Ceftolozane-tazobactam (Zerbaxa©) has been approved by FDA in December 2014. In Europe, the marketing authorisation application submitted by Cubist was accepted by EMA. Ceftolozane is a new cephalosporin based on the ceftazidime scaffold with the aim to improve its activity against Pseudomonas. This has been achieved by retaining activity against Pseudomonas strains with hyperexpression of efflux pumps, AmpC derepression and/or loss of porin OprD. Despite important improvement in the activity against P. aeruginosa resistance due to a combination of resistance mechanisms including a variety of beta-lactamases is not uncommon. Ceftolozane is not stable against class A, B, D beta-lactamases (mainly ESBLs or carbapenemases). The combination with tazobactam increases its benefit against enterobacteriaceae with ESBL production.
Ceftolozane-tazobactam is approved in a dosage of 1 g/0.5 g administered every 8 hours by intravenous infusion over 1 hour for the treatment of cIAI in combination with metronidazole and cUTI. This drug was evaluated in Phase 3 non-inferiority clinical trials versus levofloxacin 750 mg daily in cUTI or meropenem 1 g q 8 hours in cIAI. A phase 3 clinical trial of ceftolozane-tazobactam in HAP/ VAP is planned. There are no head-to-head comparisons with Ceftazidime-avibactam. Both combinations may perform similarly with some minor differences in responding to the wide spectrum of resistance mechanisms in Pseudomonas. In enterobacteriaceae mainly carbapenemases of class A (e.g. KPC) are better covered with avibactam as the beta-lactamase inhibitor combination partner. Clinical decisions based on MIC determinations will be essential to make best use of a specific beta-lactam/beta-lactamase inhibitor combination in individual patients.

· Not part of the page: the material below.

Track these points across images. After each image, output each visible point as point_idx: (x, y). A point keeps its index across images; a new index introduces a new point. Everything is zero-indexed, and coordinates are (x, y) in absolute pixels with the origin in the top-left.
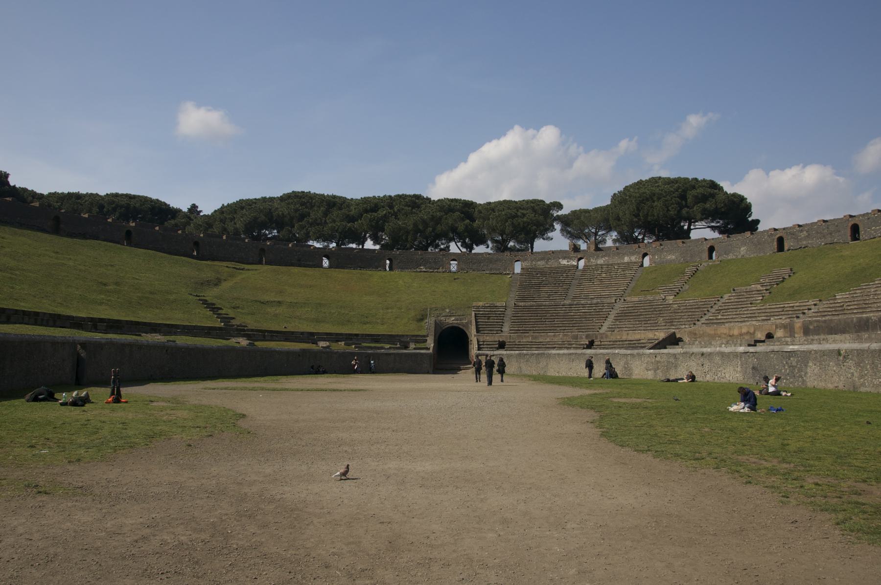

In summary, six new antibiotics were approved. In the Gram-positive area, two new glycopeptides and one new oxazolidinone offer alternatives to the already available choices. They may benefit carefully chosen individual patients in specific circumstances based on bacteriological lab results. As linezolid is now available as generic option, it remains to be seen if the new anti-MRSA drugs will find their way into the formularies. Ceftobiprole is a broad-spectrum cephalosporin with useful activity against MRSA while still being vulnerable to resistance in Gram-negatives.
In the targeted Gram-negative area, two new cephalosporin-beta-lactamase inhibitor combinations are approved that are differentiated in their activity only on a molecular level of specific resistance mechanisms. They may add valuable options in specific cases of multi-drug or even extensively drug resistant Pseudomonas infections based on extensive microbiological diagnostic efforts and results. In general, the approved dosage regimens of these new antibiotics may not provide adequate concentrations in some critically ill patients due to greater pharmacokinetic variability or situations of reduced susceptibility and will require more studies to optimise the dosage regimens in clinical practice.
Ursula Theuretzbacher is the founder and Principal of the Center for Anti-Infective Agents in Vienna, Austria.